Myanmar’s military accused anti-junta protesters of arson and violence as Western countries imposed more sanctions on individuals and groups linked to last month’s coup and an ensuing brutal crackdown on dissent.
Junta spokesman Zaw Min Tun said 164 protesters had been killed in the violence and expressed sadness at the deaths.
“They are also our citizens,” he told a news conference in the capital Naypyitaw on Tuesday.
The Assistance Association for Political Prisoners (AAPP) activist group says at least 261 people have been killed in the harsh crackdown by security forces.
Three people were killed in Myanmar’s second city, Mandalay in unrest on Monday, including a teenage boy, witnesses and news reports said.
Security forces staged more raids in parts of Yangon on Monday night with shots fired and some people wounded, the Mizzima news service reported.
The junta has tried to justify the coup by saying a Nov. 8 election won by Aung San Suu Kyi’s National League for Democracy (NLD) was fraudulent - an accusation the electoral commission rejected. Military leaders have promised a new election but have not set a date and have declared a state of emergency.
Zaw Min Tun blamed protesters for violence and arson and said nine members of the security forces had been killed.
“Can we call these peaceful protesters?” he said, while showing a video of factories on fire. “Which country or organisation would regard this violence as peaceful?”
He said strikes and hospitals not fully operating had caused deaths, including from Covid-19, calling them “undutiful and unethical”.
The spokesman also accused media of “fake news” and fanning unrest and said reporters could be prosecuted if they were in contact with the CRPH, as the remnants of Suu Kyi’s government is known locally. The military has declared the CRPH an illegal organisation.
He gave granular details or how the NLD had created hundreds or even thousands of extra ballots in numerous townships by inventing voters, including in Suu Kyi’s own constituency. Videos of people saying they were paid by NLD representatives were shown at the news conference.
Also shown was video testimony of former Yangon chief minister Phyo Min Thein saying he visited Suu Kyi multiple times and gave her money “whenever needed”.
Suu Kyi, who won the Nobel Peace Prize for her campaign to bring democratic civilian rule to Myanmar, is being held in detention. Her lawyer says the charges are trumped up.
There were also more examples of demonstrations overnight staged without people in a bid to avoid becoming targeted by security forces trying to stamp out organised rallies.
In Hsipaw in Shan State the names of dead protesters written on cards were laid out next to candles with a sign reading “We spirits don’t want the junta”, DVB TV News reported.
Elsewhere, helium-filled balloons were released on Monday bearing messages calling for international help. Street protesters were replaced by toy cars or dolls, some led by cardboard cutouts or manikins dressed in outfits.
The European Union and the United States imposed sanctions on Monday against individuals involved in the coup and the repression of the demonstrators.
The EU sanctions were the bloc’s most significant response since the overthrow of Suu Kyi’s elected government on Feb. 1.

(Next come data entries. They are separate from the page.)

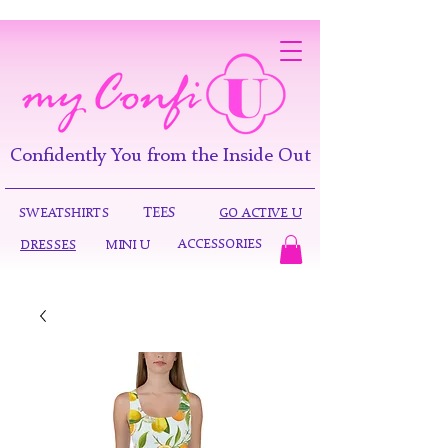
Confidently You from the Inside Out
TEES
SWEATSHIRTS
GO ACTIVE U
ACCESSORIES
DRESSES
MINI U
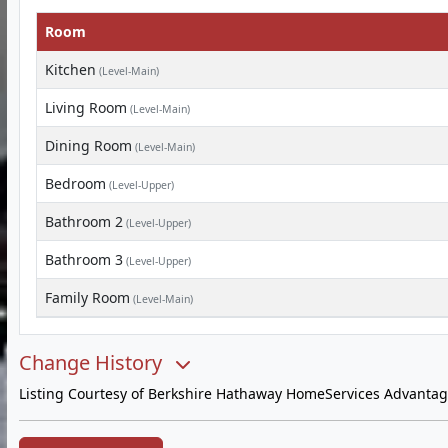
Room
Kitchen
(Level-Main)
Living Room
(Level-Main)
Dining Room
(Level-Main)
Bedroom
(Level-Upper)
Bathroom 2
(Level-Upper)
Bathroom 3
(Level-Upper)
Family Room
(Level-Main)
Change History
Listing Courtesy of Berkshire Hathaway HomeServices Advantag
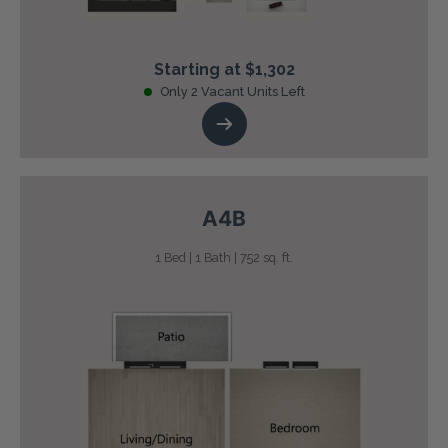
Starting at $1,302
Only 2 Vacant Units Left
A4B
1 Bed | 1 Bath | 752 sq. ft.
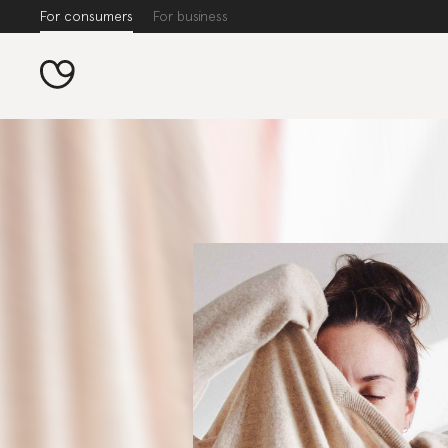
For consumers
For business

The 11 people it targeted included General Min Aung Hlaing, the commander-in-chief of the Myanmar military and head of the junta that has taken power.
The EU already has an arms embargo on Myanmar and has targeted some senior military officials since 2018.
German Foreign Minister Heiko Maas told reporters before the meeting that the military repression “has reached an unbearable extent”.
Stronger measures are expected soon as the bloc moves to take aim at businesses run by the military, EU diplomats said.
Washington had already sanctioned Min Aung Hlaing and the measures announced on Monday expanded the list.
The US action targeted senior policeman Than Hlaing and military officer Aung Soe, as well as two Burmese Army divisions, the 33rd Light Infantry and 77th Light Infantry.
US Secretary of State Anthony Blinken said members of the 33rd Division had fired live rounds into a crowd in Mandalay. Both units were part of the security forces’ “planned systemic strategies to ramp up the use of lethal force”, he said.
There was no immediate response from the junta, which has shown no sign so far of being swayed by international condemnation of its actions.